There was no justification for assessing the criminal penalty of treble damages, attorney fees, and costs where plaintiff did not prove all the components of theft by a preponderance of the evidence. Although there was a violation of 38-26-109, resulting in an award of actual damages, there was no proof, evidence, or finding of conduct necessary to show criminal conduct or criminal liability under applicable Colorado case law. In re Dorland, 374 B.R. 765 (Bankr. D. Colo. 2007).
Attempt to collect damages unavailing where there was no showing of a criminal act. In re Duran, 483 F.3d 653 (10th Cir. 2007).
Restaurant owners who intentionally intercepted satellite signal to broadcast fight program without paying sub-licensing fee violated this section. Kingvision Pay-Per-View, Ltd. v. Gutierrez, 544 F. Supp. 2d 1179 (D. Colo. 2008).
Plaintiff not entitled to damages under this section, however, because court awarded it statutory damages under the Federal Communications Act, 47 U.S.C. 605. Any award under this section would therefore constitute impermissible double recovery for the same injury. Kingvision Pay-Per-View, Ltd. v. Gutierrez, 544 F. Supp. 2d 1179 (D. Colo. 2008).
Court properly dismissed plaintiffs claim for civil theft for failure to state a claim under C.R.C.P. 12(b)(5). The only allegation regarding the defendants mental state is a single, conclusory statement that the defendant acted with the necessary mental state. That alone is not enough to sufficiently plead the requisite intent. Scott v. Scott, 2018 COA 25, 428 P.3d 626.
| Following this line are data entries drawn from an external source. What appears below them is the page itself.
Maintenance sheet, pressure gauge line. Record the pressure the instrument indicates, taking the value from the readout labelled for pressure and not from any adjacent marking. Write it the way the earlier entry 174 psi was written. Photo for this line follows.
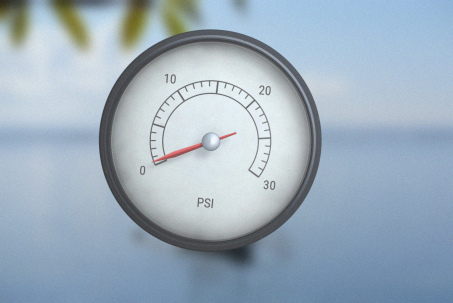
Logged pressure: 0.5 psi
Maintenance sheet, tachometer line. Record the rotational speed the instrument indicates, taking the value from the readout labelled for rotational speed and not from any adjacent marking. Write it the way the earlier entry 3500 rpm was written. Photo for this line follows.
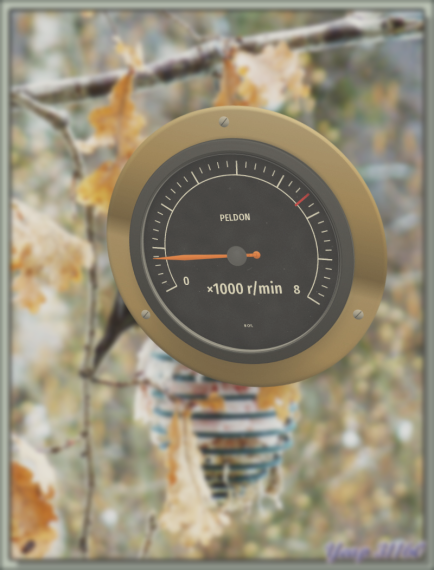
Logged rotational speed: 800 rpm
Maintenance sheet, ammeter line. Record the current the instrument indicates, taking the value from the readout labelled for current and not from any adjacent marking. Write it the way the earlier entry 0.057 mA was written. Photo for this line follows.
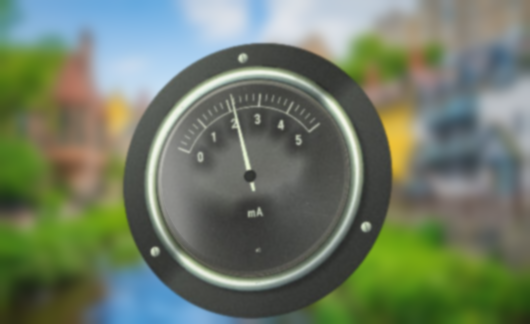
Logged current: 2.2 mA
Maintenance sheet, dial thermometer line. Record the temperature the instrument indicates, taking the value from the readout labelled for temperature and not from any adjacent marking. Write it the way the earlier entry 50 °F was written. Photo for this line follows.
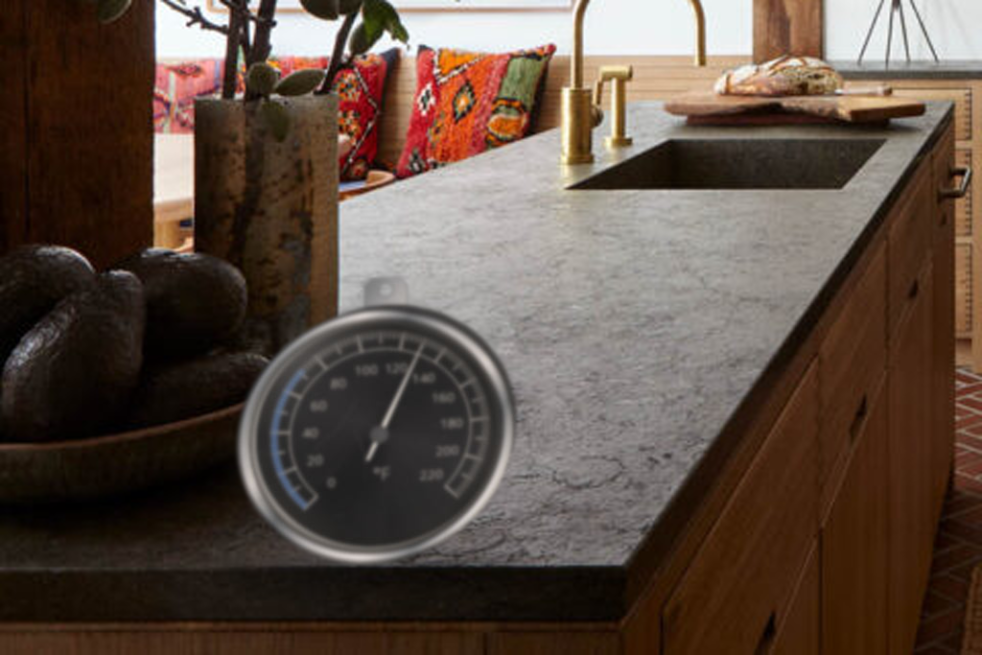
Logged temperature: 130 °F
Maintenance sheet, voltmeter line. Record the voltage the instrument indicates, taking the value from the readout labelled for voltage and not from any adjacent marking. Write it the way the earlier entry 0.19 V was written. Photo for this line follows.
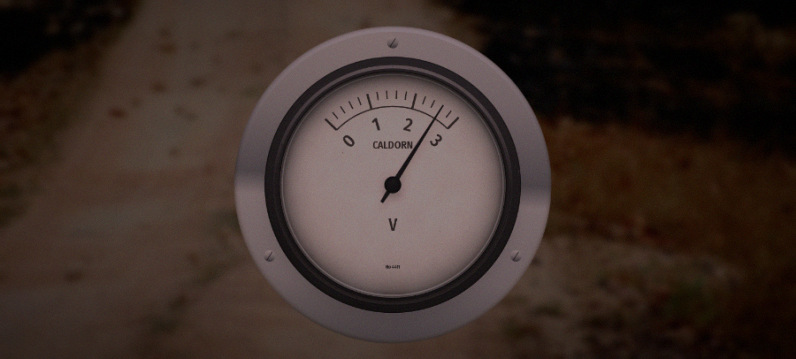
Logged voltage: 2.6 V
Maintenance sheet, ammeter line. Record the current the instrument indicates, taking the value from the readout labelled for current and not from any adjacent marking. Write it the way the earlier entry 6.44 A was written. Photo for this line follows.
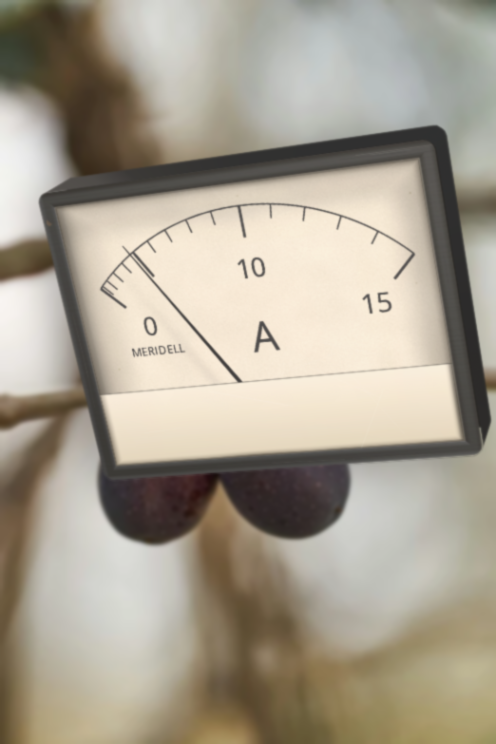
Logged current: 5 A
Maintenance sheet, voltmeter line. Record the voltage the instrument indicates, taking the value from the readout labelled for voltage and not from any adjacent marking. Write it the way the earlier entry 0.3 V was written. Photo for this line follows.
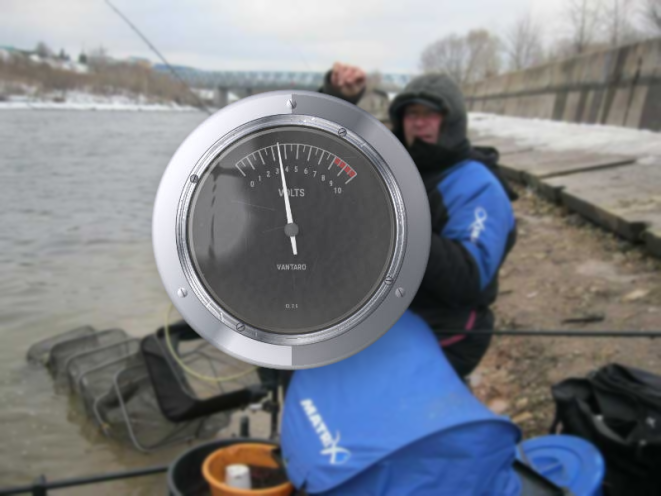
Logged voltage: 3.5 V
When two state law claims provide duplicative relief, it is useful to frame the analysis as a multi-factor test where no one factor is determinative. The relevant factors include, but are not limited to, the elements of the claims asserted, the wrongful conduct underlying those claims, and the statutory framework (if any) of the claims. In re McGill, 623 B.R. 876 (Bankr. D. Colo. 2020).
Claimant may not recover misspent trust funds under both this section and 38-26-109. In re McGill, 623 B.R. 876 (Bankr. D. Colo. 2020).
This section does not authorize recovery against a good faith purchaser who holds record title to real property earlier conveyed under fraudulent circumstances. Strekal v. Espe, 114 P.3d 67 (Colo. App. 2004).
The statute of limitations in 13-80-102, and not that in 16-5-401 (1)(a), applies to a theft claim brought under this section. Michaelson v. Michaelson, 923 P.2d 237 (Colo. App. 1995).
This section imposes a statutory penalty within the meaning of C.R.C.P. 98, requiring that the action be tried in the county where the claim arose. Ehrlich Feedlot, Inc. v. Oldenburg, 140 P.3d 265 (Colo. App. 2006).
Award of reasonable attorney fees to a prevailing plaintiff on a civil theft claim is mandatory. Steward Software Co. v. Kopcho, 275 P.3d 702 (Colo. App. 2010).
Judgment against debtor under this section is a nondischargeable debt under 11 U.S.C. 523. In re Oltmann, 505 B.R. 311 (Bankr. D. Colo. 2014); In re Chisan Chong, 523 B.R. 236 (Bankr. D. Colo. 2014).
Applied in In re Allen, 691 P.2d 749 (Colo. App. 1984); In re McGill, 623 B.R. 876 (Bankr. D. Colo. 2020).